Kickoff's close. I look up at the south end zone and see, in gigantic letters, "1962 National Champions." Seems some obscure poll voted the Rebels first. I read all the local coverage of that season, and there was no mention of this poll. But there it is, in huge letters. There's such a blurry line between fact and fiction about 1962 that nobody seems to mind that the university has rewritten history. Not only do we not like to talk about the past but we like to rearrange it to fit with our own ideas of what should have happened. This strikes me as dangerous: If we don't look at our flaws and culpability and learn from them, we seem doomed. The truth? The 1962 team was good, really good, especially considering the obstacles, but that year, USC was better.

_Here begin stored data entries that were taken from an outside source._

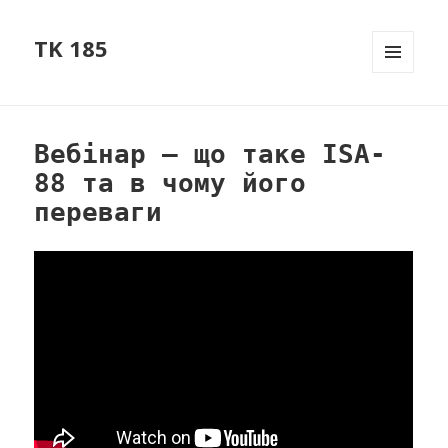
TK 185
МЕНЮ
ТА
ВІДЖЕТ
Вебінар – що таке ISA-
88 та в чому його
переваги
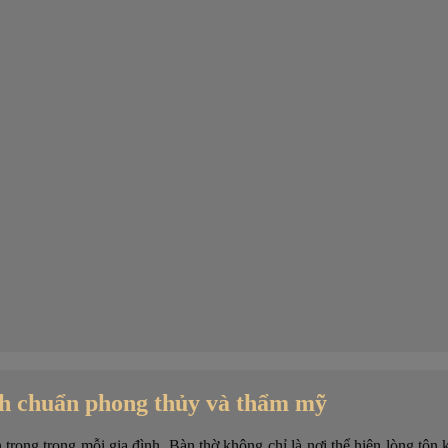
ch chuẩn phong thủy và thẩm mỹ
rọng trong mỗi gia đình. Bàn thờ không chỉ là nơi thể hiện lòng tôn kí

The sign also brings me to the final question: What is the cost of not knowing? Many of the students here have no idea what really happened that night in front of the Lyceum. They know what I knew: brushstrokes and a few comfortable anecdotes. Maybe their families are different, but in my family, it wasn't discussed. I suspect their families are not different. Students here mostly believe what their parents believe; it's the reason the Daily Mississippian was the only daily student newspaper in America to endorse John McCain. Thoughts are handed down like monogrammed cuff links and engraved shotguns.

The band starts playing "From Dixie with Love." The moment's coming, one that makes me cringe, for the black students who have to hear it and for the white ones who have no idea what they're actually saying. The song speeds up near the end, and the crowd shakes once more. I don't know when this began, or why, but as it finishes, many of the students, some of them the grandchildren of those here in the long fall of 1962, yell, The South ... will ... rise ... again!